TASK DESCRIPTION: Copy out exactly the stretch of the listing below that begins at the line containing "- **Funções pequenas**: Mantenha" and ends at the line containing "- **Nomes descritivos**: Use", and copy nothing outside it.

INPUT DATA:
##############################

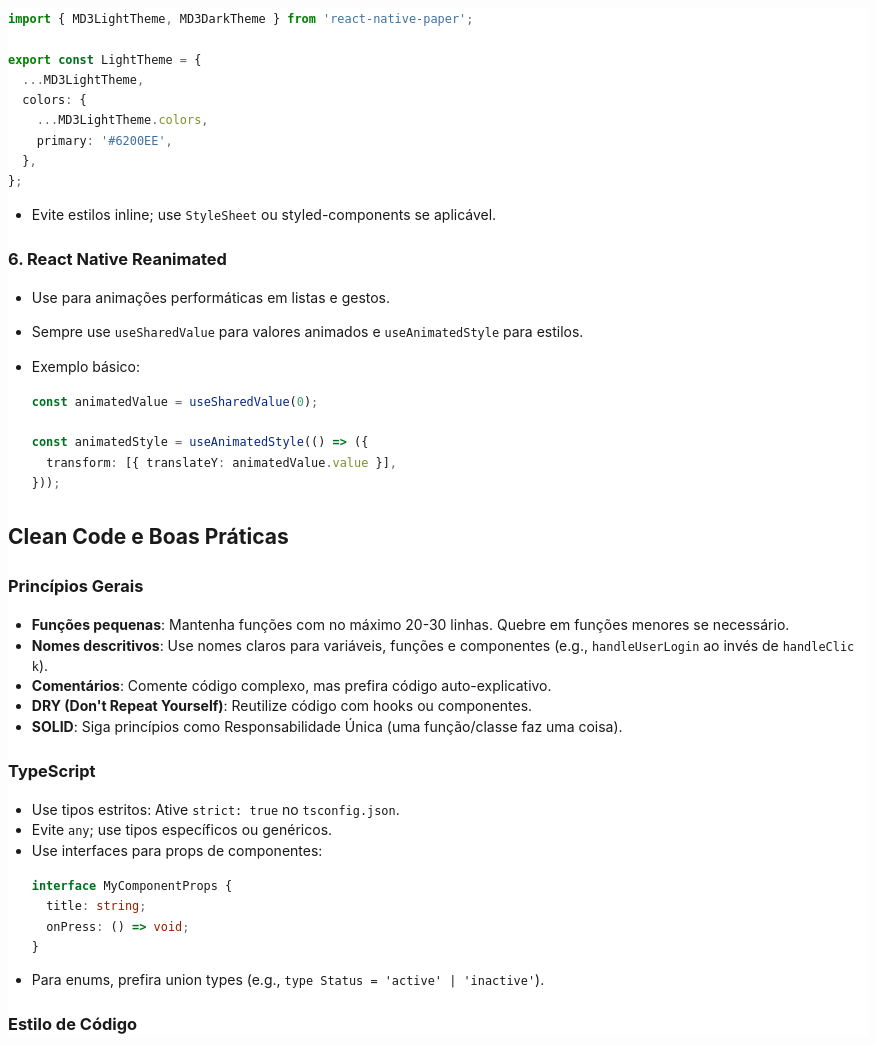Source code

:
   ```typescript
  import { MD3LightTheme, MD3DarkTheme } from 'react-native-paper';

  export const LightTheme = {
    ...MD3LightTheme,
    colors: {
      ...MD3LightTheme.colors,
      primary: '#6200EE',
    },
  };
  ```

- Evite estilos inline; use `StyleSheet` ou styled-components se aplicável.

### 6. React Native Reanimated

- Use para animações performáticas em listas e gestos.
- Sempre use `useSharedValue` para valores animados e `useAnimatedStyle` para estilos.
- Exemplo básico:

  ```typescript
  const animatedValue = useSharedValue(0);

  const animatedStyle = useAnimatedStyle(() => ({
    transform: [{ translateY: animatedValue.value }],
  }));
  ```

## Clean Code e Boas Práticas

### Princípios Gerais

- **Funções pequenas**: Mantenha funções com no máximo 20-30 linhas. Quebre em funções menores se necessário.
- **Nomes descritivos**: Use nomes claros para variáveis, funções e componentes (e.g., `handleUserLogin` ao invés de `handleClick`).
- **Comentários**: Comente código complexo, mas prefira código auto-explicativo.
- **DRY (Don't Repeat Yourself)**: Reutilize código com hooks ou componentes.
- **SOLID**: Siga princípios como Responsabilidade Única (uma função/classe faz uma coisa).

### TypeScript

- Use tipos estritos: Ative `strict: true` no `tsconfig.json`.
- Evite `any`; use tipos específicos ou genéricos.
- Use interfaces para props de componentes:
  ```typescript
  interface MyComponentProps {
    title: string;
    onPress: () => void;
  }
  ```
- Para enums, prefira union types (e.g., `type Status = 'active' | 'inactive'`).

### Estilo de Código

##############################

ANSWER SPACE:
- **Funções pequenas**: Mantenha funções com no máximo 20-30 linhas. Quebre em funções menores se necessário.
- **Nomes descritivos**: Use nomes claros para variáveis, funções e componentes (e.g., `handleUserLogin` ao invés de `handleClick`).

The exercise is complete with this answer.